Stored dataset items
=== Section Start ===
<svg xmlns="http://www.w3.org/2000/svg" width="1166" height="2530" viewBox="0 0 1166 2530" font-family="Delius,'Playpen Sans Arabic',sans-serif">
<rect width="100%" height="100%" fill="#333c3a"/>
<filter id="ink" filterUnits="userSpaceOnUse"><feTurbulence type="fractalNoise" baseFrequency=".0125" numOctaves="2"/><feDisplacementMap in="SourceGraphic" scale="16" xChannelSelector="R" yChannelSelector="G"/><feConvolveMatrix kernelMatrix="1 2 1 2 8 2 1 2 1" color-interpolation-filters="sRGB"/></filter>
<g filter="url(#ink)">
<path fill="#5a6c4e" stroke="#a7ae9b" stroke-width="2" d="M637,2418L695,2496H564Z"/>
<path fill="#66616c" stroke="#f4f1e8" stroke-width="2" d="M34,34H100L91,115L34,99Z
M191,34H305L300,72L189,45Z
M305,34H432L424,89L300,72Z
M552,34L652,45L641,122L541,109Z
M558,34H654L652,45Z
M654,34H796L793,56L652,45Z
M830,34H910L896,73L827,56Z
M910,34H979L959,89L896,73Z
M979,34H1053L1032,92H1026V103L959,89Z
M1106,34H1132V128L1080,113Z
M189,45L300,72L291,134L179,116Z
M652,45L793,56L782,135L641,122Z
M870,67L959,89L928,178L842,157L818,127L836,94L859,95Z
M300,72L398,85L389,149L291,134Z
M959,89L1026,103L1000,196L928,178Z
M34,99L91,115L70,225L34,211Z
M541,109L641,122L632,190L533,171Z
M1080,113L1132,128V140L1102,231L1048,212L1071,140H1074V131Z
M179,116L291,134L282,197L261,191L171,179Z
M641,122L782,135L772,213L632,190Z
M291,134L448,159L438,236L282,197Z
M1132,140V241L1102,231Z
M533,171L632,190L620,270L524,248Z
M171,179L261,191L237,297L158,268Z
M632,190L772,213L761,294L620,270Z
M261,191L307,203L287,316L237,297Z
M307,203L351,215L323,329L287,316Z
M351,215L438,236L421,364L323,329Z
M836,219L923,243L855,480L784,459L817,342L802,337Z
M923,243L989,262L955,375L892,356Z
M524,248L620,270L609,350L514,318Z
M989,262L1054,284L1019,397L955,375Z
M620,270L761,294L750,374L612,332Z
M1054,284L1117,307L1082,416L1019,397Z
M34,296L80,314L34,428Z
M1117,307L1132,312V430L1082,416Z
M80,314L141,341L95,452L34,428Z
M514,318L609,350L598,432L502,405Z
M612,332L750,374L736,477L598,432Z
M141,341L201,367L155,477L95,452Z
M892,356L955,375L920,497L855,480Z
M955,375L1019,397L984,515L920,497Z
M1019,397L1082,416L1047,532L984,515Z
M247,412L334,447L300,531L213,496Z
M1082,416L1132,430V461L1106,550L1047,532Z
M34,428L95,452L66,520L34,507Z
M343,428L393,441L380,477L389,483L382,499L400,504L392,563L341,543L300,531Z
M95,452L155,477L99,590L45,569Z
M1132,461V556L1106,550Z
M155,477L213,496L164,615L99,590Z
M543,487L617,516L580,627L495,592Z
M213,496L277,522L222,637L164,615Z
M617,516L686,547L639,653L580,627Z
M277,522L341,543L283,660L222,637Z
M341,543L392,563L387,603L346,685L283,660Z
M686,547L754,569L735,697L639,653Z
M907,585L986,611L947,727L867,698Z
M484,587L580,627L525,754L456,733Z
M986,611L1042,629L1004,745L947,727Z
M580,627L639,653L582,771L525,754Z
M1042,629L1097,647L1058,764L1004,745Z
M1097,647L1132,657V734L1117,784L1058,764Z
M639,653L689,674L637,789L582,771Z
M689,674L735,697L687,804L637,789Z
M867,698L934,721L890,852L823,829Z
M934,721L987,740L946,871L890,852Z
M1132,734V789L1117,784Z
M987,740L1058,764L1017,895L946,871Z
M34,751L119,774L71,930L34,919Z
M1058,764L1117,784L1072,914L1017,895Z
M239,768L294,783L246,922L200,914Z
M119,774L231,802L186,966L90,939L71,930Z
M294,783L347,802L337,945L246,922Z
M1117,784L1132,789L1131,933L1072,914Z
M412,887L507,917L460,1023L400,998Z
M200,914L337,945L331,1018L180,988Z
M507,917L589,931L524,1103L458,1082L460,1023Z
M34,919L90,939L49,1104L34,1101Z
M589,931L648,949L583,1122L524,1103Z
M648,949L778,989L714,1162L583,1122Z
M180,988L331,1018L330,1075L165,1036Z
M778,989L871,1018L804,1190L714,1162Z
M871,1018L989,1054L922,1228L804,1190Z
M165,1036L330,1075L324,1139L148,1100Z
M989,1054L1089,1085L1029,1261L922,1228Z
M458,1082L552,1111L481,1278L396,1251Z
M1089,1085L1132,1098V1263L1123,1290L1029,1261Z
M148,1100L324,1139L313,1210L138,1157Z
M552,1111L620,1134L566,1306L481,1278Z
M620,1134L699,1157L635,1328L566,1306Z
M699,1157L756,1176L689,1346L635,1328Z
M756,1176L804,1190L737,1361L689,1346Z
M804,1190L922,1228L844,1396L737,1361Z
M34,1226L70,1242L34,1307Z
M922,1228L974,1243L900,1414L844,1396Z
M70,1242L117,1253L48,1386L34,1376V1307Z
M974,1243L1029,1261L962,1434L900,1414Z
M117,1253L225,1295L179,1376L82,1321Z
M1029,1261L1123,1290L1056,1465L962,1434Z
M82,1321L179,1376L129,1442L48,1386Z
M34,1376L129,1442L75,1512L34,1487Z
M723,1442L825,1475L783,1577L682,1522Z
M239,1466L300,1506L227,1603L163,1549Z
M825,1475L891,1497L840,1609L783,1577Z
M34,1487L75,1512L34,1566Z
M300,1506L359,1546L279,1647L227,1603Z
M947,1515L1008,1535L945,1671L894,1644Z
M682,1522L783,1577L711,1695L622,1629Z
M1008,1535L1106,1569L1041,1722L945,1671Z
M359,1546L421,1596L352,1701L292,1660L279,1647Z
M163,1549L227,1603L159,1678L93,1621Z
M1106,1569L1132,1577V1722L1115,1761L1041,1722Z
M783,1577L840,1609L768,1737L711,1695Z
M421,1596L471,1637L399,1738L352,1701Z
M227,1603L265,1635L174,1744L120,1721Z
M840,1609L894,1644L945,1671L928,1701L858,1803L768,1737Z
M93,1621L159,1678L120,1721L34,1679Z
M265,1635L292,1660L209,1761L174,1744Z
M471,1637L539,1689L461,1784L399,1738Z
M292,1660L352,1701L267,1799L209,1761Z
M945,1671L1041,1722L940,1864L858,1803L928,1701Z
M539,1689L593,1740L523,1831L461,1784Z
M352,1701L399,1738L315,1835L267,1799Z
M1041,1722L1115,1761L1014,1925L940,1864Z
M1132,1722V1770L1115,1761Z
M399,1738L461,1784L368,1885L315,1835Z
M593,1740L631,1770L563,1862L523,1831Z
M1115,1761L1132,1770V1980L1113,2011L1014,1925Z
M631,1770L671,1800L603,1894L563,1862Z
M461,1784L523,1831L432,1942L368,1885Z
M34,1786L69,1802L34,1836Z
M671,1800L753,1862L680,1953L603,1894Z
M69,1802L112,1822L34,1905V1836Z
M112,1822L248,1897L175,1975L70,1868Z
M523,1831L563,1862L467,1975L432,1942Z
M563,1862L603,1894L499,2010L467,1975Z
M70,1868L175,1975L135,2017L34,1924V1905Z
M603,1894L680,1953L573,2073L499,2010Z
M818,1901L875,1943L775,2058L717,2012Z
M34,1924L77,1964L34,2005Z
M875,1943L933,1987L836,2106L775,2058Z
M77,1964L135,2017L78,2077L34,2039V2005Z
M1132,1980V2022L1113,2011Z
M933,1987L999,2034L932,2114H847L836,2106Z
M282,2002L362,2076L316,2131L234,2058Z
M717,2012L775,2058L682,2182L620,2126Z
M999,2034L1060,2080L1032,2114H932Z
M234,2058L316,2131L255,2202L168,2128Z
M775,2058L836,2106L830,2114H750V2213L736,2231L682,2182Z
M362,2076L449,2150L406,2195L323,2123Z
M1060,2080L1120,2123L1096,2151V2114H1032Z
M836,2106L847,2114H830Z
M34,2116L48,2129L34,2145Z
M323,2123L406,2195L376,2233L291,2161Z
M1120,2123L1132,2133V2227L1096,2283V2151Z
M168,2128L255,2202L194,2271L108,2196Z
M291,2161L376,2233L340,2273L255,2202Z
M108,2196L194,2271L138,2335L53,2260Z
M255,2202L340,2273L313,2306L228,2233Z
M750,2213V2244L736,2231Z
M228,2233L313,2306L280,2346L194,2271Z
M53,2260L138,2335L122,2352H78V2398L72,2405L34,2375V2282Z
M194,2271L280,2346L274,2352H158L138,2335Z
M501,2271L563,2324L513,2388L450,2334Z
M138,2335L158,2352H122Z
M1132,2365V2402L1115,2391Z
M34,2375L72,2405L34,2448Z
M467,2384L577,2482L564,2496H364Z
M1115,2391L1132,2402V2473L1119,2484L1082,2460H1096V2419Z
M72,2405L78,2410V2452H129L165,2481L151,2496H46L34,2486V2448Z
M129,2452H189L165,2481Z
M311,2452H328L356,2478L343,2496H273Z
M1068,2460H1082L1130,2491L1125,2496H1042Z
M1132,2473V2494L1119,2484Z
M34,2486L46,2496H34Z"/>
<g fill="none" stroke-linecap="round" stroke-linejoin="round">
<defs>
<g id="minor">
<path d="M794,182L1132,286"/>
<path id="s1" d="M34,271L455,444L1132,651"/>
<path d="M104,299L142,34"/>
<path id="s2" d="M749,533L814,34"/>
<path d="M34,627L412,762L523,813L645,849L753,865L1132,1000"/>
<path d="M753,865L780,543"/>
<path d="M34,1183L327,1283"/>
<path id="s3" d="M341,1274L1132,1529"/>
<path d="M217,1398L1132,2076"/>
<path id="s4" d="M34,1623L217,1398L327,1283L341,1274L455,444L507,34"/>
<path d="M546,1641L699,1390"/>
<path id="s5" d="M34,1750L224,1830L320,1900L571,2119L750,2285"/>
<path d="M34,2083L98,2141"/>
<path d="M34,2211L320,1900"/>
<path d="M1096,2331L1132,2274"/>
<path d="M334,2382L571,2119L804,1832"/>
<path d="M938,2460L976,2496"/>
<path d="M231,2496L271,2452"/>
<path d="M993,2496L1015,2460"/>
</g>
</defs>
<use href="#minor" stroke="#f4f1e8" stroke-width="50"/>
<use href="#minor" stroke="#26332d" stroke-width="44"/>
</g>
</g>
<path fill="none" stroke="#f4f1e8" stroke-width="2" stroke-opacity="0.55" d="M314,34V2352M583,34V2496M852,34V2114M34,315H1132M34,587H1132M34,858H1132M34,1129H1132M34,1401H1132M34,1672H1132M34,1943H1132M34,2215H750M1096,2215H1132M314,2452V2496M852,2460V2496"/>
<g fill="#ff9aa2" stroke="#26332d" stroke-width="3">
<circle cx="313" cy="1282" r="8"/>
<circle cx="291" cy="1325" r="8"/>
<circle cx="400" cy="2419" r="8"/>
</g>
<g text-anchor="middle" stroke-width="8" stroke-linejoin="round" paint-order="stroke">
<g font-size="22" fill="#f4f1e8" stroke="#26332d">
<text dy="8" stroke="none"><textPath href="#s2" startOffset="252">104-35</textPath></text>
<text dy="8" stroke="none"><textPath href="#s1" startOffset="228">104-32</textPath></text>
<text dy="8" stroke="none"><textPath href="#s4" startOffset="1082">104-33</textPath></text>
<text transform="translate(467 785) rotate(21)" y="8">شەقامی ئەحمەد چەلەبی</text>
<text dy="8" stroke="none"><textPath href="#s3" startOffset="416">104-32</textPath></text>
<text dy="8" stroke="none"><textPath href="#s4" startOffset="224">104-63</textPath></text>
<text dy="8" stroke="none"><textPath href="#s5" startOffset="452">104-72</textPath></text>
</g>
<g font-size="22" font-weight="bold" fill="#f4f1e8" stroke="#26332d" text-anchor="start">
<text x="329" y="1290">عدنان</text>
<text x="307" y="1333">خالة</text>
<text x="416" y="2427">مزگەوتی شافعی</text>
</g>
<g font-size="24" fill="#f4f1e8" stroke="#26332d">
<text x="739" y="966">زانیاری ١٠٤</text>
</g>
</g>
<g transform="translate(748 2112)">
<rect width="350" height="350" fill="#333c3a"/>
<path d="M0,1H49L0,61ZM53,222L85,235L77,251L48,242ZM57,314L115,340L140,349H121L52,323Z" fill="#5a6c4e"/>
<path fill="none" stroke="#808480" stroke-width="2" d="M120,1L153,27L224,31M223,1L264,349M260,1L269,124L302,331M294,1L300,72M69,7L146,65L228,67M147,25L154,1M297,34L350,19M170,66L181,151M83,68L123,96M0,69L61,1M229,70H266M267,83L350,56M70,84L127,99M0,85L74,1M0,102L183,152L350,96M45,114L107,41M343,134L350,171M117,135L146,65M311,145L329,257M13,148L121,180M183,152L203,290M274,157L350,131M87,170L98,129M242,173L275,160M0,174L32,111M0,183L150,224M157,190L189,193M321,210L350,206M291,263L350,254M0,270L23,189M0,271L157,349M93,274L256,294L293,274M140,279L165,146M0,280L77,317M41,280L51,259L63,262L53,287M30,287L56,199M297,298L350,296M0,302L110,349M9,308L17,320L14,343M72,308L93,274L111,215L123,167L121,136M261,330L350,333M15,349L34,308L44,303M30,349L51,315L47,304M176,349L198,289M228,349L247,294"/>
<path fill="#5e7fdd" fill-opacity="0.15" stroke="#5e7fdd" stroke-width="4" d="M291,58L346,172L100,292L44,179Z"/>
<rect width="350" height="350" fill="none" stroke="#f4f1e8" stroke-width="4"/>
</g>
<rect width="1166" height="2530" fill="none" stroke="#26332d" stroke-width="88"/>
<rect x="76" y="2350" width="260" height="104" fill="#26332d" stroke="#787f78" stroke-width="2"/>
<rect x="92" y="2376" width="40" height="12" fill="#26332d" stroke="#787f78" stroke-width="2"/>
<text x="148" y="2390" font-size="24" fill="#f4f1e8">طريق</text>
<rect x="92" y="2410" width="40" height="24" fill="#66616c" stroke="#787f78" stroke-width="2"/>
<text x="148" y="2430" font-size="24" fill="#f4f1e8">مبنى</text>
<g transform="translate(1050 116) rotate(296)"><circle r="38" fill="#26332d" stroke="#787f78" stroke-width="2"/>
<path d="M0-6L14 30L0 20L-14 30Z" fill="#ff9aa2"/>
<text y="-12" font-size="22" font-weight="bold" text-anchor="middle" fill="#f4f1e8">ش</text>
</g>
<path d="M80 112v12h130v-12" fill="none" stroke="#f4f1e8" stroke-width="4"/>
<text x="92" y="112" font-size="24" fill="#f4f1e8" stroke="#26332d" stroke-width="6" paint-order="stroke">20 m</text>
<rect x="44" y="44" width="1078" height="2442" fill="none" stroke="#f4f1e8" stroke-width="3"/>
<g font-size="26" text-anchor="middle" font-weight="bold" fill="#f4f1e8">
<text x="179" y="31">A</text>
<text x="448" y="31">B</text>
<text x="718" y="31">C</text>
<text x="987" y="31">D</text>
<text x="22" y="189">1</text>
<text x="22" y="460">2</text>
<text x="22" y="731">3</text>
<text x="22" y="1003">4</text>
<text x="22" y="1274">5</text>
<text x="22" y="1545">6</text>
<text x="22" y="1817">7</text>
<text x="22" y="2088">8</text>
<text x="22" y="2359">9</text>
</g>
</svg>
=== Section End ===
=== Section Start ===
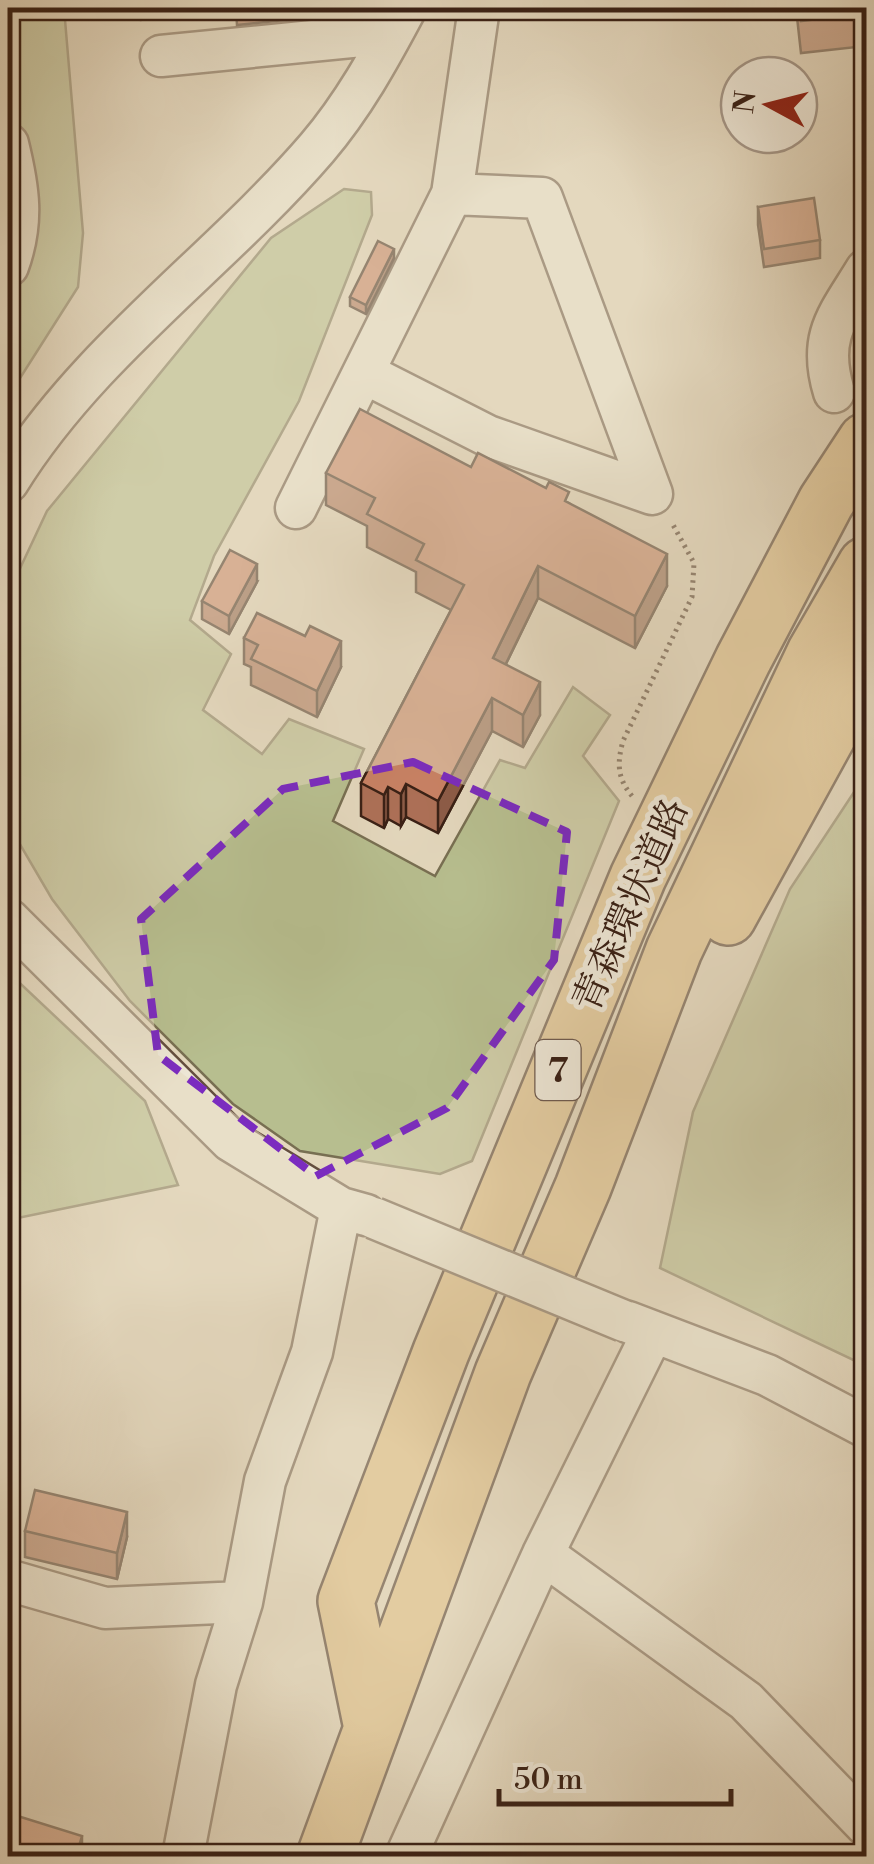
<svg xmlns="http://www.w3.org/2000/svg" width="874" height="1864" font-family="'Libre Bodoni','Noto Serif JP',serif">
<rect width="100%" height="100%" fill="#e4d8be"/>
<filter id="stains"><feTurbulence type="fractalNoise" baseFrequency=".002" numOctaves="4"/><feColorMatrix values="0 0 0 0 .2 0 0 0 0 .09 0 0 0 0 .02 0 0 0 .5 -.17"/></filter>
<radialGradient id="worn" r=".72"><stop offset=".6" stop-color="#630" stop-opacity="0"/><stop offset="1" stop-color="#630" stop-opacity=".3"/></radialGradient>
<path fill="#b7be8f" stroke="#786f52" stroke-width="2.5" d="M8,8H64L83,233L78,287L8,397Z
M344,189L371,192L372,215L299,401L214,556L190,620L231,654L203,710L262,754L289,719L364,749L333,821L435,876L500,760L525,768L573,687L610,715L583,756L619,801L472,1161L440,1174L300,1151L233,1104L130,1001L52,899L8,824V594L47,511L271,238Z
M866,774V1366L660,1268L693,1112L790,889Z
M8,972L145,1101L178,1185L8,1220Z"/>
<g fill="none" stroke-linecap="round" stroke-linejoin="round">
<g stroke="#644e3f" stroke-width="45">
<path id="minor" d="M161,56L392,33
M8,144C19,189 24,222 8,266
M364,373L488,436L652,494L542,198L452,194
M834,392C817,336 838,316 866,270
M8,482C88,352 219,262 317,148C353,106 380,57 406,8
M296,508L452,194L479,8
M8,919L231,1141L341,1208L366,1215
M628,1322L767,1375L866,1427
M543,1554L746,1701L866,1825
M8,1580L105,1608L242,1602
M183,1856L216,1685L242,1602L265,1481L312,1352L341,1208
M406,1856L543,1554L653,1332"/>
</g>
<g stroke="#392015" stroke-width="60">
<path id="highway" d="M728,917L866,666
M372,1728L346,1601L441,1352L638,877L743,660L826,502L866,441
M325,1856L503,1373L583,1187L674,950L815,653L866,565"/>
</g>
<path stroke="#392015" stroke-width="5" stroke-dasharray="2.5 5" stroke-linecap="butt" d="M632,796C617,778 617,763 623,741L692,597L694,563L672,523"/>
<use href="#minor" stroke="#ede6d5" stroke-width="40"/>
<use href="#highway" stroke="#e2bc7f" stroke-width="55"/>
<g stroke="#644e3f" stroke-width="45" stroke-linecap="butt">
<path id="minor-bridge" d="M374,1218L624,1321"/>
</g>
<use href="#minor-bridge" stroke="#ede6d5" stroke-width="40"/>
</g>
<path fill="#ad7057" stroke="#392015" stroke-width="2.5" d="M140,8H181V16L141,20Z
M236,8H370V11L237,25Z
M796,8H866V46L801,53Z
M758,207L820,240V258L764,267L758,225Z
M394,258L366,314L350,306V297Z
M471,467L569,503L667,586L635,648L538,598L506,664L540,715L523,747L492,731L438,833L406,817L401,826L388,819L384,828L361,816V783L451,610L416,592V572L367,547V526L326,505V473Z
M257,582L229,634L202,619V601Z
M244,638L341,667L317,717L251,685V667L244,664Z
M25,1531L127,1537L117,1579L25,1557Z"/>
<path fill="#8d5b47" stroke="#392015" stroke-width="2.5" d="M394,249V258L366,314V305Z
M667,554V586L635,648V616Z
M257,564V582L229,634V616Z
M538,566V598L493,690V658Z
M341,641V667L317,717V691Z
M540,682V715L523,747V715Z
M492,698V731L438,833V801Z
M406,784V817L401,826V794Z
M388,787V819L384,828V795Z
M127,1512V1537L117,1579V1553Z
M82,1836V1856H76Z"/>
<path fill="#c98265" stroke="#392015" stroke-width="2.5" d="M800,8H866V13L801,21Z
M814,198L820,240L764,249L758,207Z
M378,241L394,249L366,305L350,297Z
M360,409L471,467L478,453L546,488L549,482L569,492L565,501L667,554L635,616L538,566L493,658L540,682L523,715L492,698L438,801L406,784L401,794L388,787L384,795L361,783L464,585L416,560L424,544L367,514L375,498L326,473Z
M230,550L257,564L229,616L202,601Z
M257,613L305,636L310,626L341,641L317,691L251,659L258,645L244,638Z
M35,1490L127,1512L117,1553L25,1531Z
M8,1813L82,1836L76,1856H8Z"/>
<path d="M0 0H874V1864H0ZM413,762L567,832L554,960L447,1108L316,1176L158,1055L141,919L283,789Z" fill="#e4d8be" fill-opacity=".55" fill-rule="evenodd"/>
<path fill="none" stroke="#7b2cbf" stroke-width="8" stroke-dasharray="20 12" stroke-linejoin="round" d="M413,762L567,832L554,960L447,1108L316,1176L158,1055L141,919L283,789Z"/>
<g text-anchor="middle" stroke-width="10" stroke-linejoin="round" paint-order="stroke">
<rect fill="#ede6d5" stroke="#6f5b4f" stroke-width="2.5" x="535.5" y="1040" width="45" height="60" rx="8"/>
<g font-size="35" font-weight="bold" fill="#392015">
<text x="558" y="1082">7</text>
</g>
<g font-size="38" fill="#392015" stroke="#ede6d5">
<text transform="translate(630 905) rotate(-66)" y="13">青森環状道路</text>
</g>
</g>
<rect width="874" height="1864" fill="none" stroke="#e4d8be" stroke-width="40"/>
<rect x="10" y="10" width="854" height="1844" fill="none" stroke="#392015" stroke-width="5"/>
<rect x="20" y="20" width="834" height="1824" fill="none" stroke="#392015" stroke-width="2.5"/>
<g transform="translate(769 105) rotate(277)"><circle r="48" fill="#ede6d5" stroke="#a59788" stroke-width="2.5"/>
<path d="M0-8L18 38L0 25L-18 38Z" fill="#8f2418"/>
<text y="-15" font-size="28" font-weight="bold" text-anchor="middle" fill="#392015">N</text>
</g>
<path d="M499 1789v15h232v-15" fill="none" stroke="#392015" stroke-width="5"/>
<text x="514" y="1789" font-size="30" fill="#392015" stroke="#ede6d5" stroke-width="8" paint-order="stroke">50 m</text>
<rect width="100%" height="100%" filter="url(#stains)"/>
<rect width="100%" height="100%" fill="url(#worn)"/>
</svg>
=== Section End ===
- [Directions] Across all the records above, find each line with "worn" in it and copy it.

- [Solution to this problem]
<radialGradient id="worn" r=".72"><stop offset=".6" stop-color="#630" stop-opacity="0"/><stop offset="1" stop-color="#630" stop-opacity=".3"/></radialGradient>
<rect width="100%" height="100%" fill="url(#worn)"/>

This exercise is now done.